4 Secrets to Starting an 'Idea Epidemic'
Grow Your Business, Not Your Inbox
The ALS Ice Bucket Challenge was wildly successful in raising awareness of ALS and brought in millions in donations last year. Yet there were no complicated communications strategies, no metrics communicated to local offices and no costly branding campaign.
The Ice Bucket Challenge went viral simply because we told one another about it -- and everyone liked the idea. We challenged one another to either donate or face a downpour of ice-cold water -- and most people ended up doing both.
Why did it work so well? Because it was a great cause, we all had a role to play, we shared what we had done and we wanted to be asked.
While most of us won’t likely be on the front lines of the next Ice Bucket-like promotional action, that experience was instructional: It answered the questions, How do we get others excited and interested in the next great cause? How do we get people involved in work that matters? How do we get them interested in the products/services we offer?
Sure, we can tell people about our Next Big Idea. But ideas spread organically only when people decide that they really want to join in.
Here are four infectious behaviors to help your idea spread:
1. Think beyond yourself.
For an idea to take hold, your “why” must go beyond you and your business. To get other people personally invested, you need a rallying cry that speaks to a broader purpose.
Leslie Needleman, who co-founded The GEM juice bar (with Mary Kathryn Bass), started juicing when she was diagnosed with breast cancer. She didn’t launch her Dallas-based bar just to turn a profit; she wanted to spread the message of how juicing and healthy eating contribute to a cancer-free lifestyle. This broader purpose is reflected in every aspect of her business, and it’s helped her build a huge customer base of die-hard juice lovers.
2. Communicate a bite-sized “why” that people can’t ignore.
A recent study by Microsoft found that the average human attention span decreased from 12 to eight seconds between 2000 and 2013. For an idea to spread, you must find a way to get people interested quickly. The best way to do that is to focus your message on a crisp, compelling “why” and communicate that “why” via a trusted source.
For example, just being on TEDx can provide point-of-view validation. Because TEDx is such a trusted source for clips detailing innovative ideas, your being featured there will warm up your audience to your ideas and lead them to trust and eventually spread them.
3. Find your early-momentum builders.
As an entrepreneur, you might find find yourself falling into the trap of self-reliance. Sure, the business and the idea are yours. But if you want the idea to spread, you can’t do it alone. Deciding on early-momentum builders entails more than simply building buzz. You have to consider which idea partners truly have the power to mobilize advocates on your behalf.

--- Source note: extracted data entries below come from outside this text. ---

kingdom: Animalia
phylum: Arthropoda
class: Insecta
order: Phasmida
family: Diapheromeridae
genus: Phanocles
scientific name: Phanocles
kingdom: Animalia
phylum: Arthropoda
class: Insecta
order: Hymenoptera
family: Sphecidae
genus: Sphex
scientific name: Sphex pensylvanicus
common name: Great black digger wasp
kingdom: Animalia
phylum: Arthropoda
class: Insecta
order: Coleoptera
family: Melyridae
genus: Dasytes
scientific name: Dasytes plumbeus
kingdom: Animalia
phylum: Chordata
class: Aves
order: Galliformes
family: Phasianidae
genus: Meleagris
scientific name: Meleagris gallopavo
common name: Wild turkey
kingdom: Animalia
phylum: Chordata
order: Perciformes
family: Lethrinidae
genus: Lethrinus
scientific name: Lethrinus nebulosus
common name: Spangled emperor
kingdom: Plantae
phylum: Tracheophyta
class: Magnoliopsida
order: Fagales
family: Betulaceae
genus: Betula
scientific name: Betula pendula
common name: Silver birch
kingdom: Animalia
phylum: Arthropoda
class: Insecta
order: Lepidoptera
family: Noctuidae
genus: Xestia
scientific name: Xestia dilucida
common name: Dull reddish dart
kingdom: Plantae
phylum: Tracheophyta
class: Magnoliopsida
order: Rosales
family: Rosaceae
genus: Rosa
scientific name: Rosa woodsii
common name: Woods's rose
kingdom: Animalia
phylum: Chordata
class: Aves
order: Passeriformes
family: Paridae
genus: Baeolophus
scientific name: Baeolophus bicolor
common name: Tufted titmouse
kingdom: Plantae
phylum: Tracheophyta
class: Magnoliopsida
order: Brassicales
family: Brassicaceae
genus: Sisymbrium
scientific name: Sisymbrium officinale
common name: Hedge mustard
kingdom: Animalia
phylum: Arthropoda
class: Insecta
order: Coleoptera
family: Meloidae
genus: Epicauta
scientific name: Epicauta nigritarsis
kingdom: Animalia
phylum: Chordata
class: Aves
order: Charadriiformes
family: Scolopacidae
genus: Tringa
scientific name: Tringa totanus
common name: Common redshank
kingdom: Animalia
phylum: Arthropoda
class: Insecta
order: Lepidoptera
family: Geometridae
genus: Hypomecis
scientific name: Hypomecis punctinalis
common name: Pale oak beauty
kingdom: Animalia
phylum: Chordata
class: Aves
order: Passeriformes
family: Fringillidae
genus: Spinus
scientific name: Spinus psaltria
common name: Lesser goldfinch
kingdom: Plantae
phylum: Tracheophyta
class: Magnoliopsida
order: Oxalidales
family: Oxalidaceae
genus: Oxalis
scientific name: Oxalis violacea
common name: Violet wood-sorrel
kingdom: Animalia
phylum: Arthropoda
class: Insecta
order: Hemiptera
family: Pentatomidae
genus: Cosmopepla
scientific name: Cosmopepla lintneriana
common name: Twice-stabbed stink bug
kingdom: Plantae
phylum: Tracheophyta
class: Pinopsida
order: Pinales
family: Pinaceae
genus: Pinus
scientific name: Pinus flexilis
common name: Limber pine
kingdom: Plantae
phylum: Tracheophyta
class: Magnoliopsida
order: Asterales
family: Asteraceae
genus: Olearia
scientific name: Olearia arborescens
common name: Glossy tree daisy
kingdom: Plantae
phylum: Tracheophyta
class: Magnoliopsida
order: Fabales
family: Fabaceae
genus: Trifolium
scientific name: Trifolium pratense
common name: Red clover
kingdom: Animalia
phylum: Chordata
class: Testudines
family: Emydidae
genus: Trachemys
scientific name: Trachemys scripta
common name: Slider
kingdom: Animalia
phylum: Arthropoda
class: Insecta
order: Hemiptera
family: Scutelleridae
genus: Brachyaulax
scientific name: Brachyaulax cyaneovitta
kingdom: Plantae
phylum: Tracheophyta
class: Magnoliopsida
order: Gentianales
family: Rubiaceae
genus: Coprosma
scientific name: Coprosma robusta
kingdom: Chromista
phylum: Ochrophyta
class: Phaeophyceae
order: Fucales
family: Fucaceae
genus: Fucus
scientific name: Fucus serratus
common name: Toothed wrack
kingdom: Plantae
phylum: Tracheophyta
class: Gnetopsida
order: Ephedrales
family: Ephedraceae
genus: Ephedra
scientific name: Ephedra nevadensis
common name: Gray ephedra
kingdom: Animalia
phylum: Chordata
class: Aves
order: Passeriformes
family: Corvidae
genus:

One reason the standing desk phenomenon caught on so rapidly and gained momentum, for instance, was that the media jumped on the analogy “sitting is the new smoking.” That phrase may not have been 100 percent accurate, but it was a succinct and terrifying justification to get up and move.
4. Make real connections.
These days, even pets have stories. Instagram accounts feature pets that need to be adopted, and people even take pictures of pets in photo booths to capture their personalities and help them find homes.
This is happening because adoption agencies and SPCA International know that if you care, you share. By creating personalities and stories for these animals, these agencies facilitate a connection between the animals and potential owners and boost the likelihood that the pets will find homes.
These types of real connections encourage people to trust you, and are more effective for energizing and inspiring your early advocates. Grabbing coffee with colleagues or striking up conversations on an airplane changes the dynamic, from a one-way broadcast to an exchange of information. Plus, studies show, face-to-face conversations inspire more trust than does email or video conferencing. So, make your connections count.
In our hyper-connected, distraction-prone society, presentation matters as much as the idea itself. Start by thinking beyond yourself and refine your message to a crisp, compelling “why.” Then find those early advocates to champion your idea.
Even if your early-momentum builders live on social media, make an effort to have real, one-on-one conversations with them. You'll find that you just may have hit on the next Ice Bucket Challenge.